From the St. Petersburg Times of January 6, 2006
No charges in shooting of three neighbors
A retired USF police sergeant told officials he fired six shots through the door, fearing people were trying to break into his house.
A man who shot through his front door at about 2 a.m., wounding three neighbors carrying tiki torches on his porch, will not be charged with a crime, a prosecutor said Thursday.
Jeffrey DeVries, 44, a retired University of South Florida police sergeant, told investigators he feared people were trying to break in when they brandished torches on his porch early on Nov. 18, Assistant State Attorney Mark McGarry said.
DeVries fired six shots from a 9mm handgun through his door, hitting three of the four people outside, authorities have said. He then called 911 at 1:51 a.m. before barricading himself inside his Beverly Circle home for more than seven hours.
"I had to shoot people on Beverly," were his first words to emergency dispatchers. "I just had four persons come to my house with torches. They were trying to break into my front door. They were yelling threats at me. . . . I'm the one being attacked. I'm the victim."
The indication that DeVries genuinely feared for his safety weighed heavily in the decision not to charge him, McGarry said.
"Everybody has their different levels of fears," he said, "but I think that he felt that he was in danger."
Efforts to reach DeVries were unsuccessful Thursday.
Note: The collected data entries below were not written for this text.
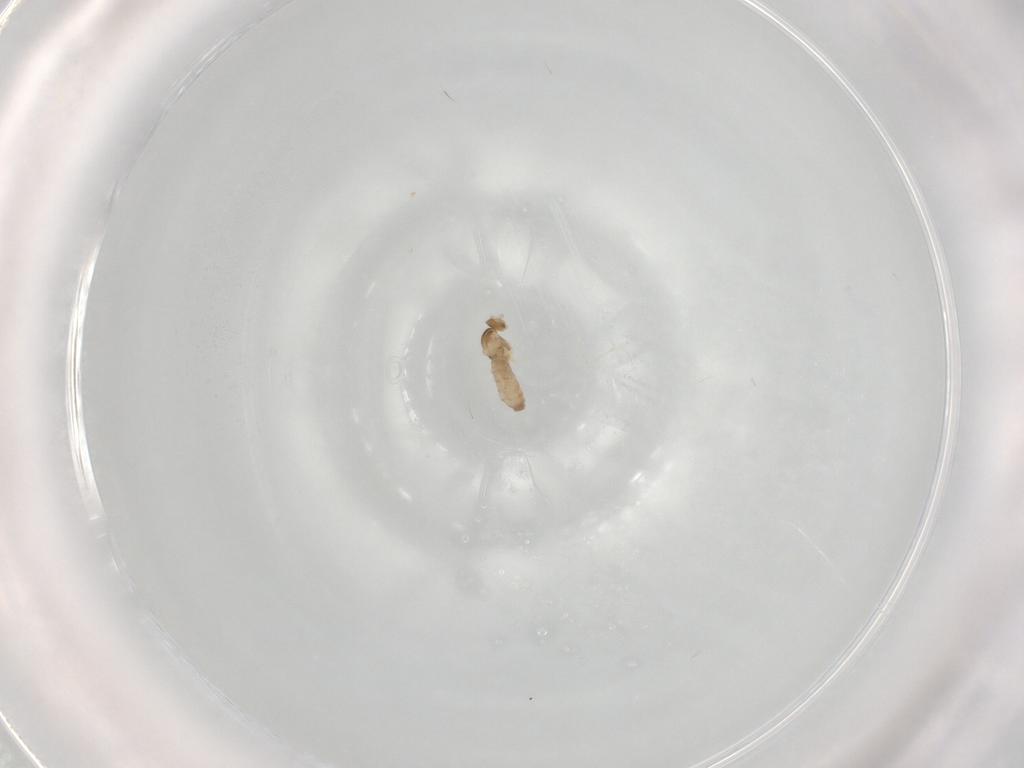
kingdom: Animalia
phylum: Arthropoda
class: Insecta
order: Diptera
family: Cecidomyiidae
His father did not return phone messages.
Prosecutors also questioned the credibility of the people wounded because their accounts changed under questioning, McGarry said.
The three people shot - Samantha Frances Sipka, 16, Jason Thomas Biaso, 19, and Mark Eric Hoover, 46 - initially told Pinellas County sheriff's detectives that they had been walking in the street shortly before 2 a.m. carrying tiki torches when shots suddenly rang out, authorities have said.
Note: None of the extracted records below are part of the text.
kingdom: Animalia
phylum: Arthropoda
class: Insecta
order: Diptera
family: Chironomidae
Their accounts prompted investigators to obtain a warrant for DeVries' arrest on four counts of attempted murder.
The warrant was later withdrawn because physical evidence at the scene contradicted those accounts and indicated that they had been on DeVries' doorstep when he fired, sheriff's officials say. Investigators also learned that a fourth person had been present.
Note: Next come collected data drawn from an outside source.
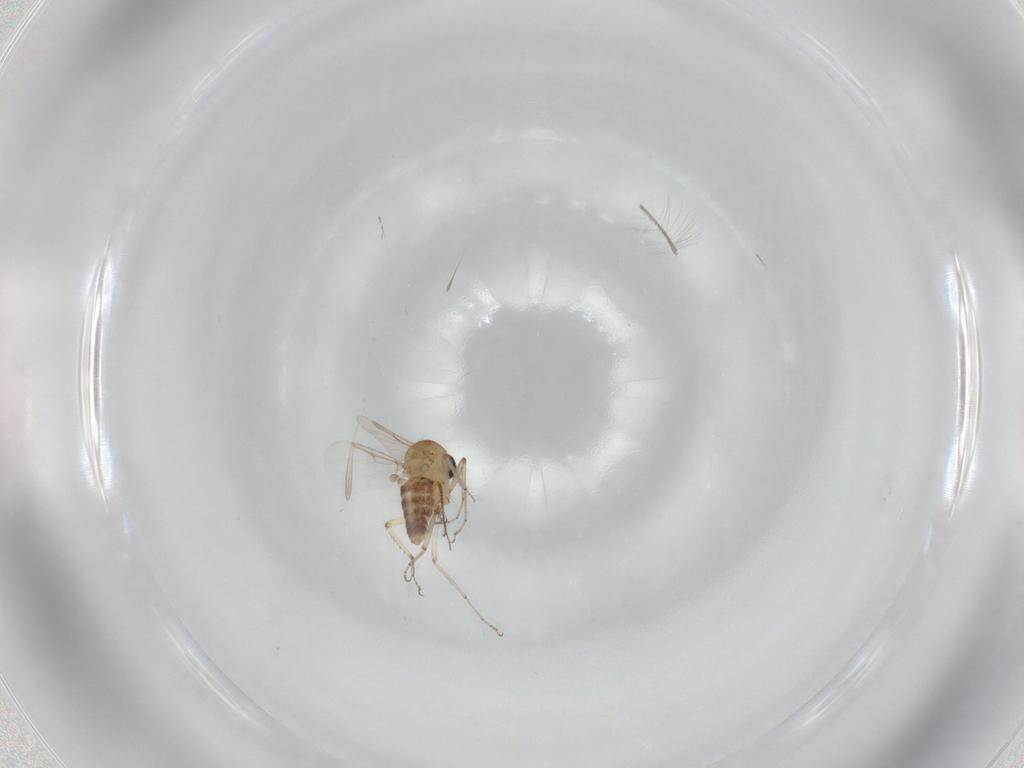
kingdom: Animalia
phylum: Arthropoda
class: Insecta
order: Diptera
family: Ceratopogonidae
Confronted with the discrepancies, one of the four admitted being at DeVries' door at the time of the shooting, reading signs he had posted on the door warning people to stay away.
All three have since been released from the hospitals where they were treated. On Thursday, a man who answered the door at 1820 Beverly, where Sipka and Hoover live, said he would not comment on the case.
McGarry said none of the four involved would likely be charged in the incident, in part because DeVries had not cooperated with prosecutors in the investigation into their conduct.